Collected data
★ ★ ★ ★ ★
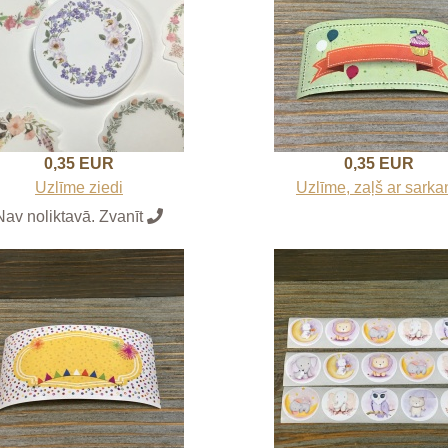
0,35 EUR
0,35 EUR
Uzlīme ziedi
Uzlīme, zaļš ar sarka
Nav noliktavā. Zvanīt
★ ★ ★ ★ ★
▸ **The task**: The lines to copy run from the one containing "Uzlīme ziedi" through the last line above. Copy them exactly and include nothing else.

▸ **Result**:
Uzlīme ziedi
Uzlīme, zaļš ar sarka
Nav noliktavā. Zvanīt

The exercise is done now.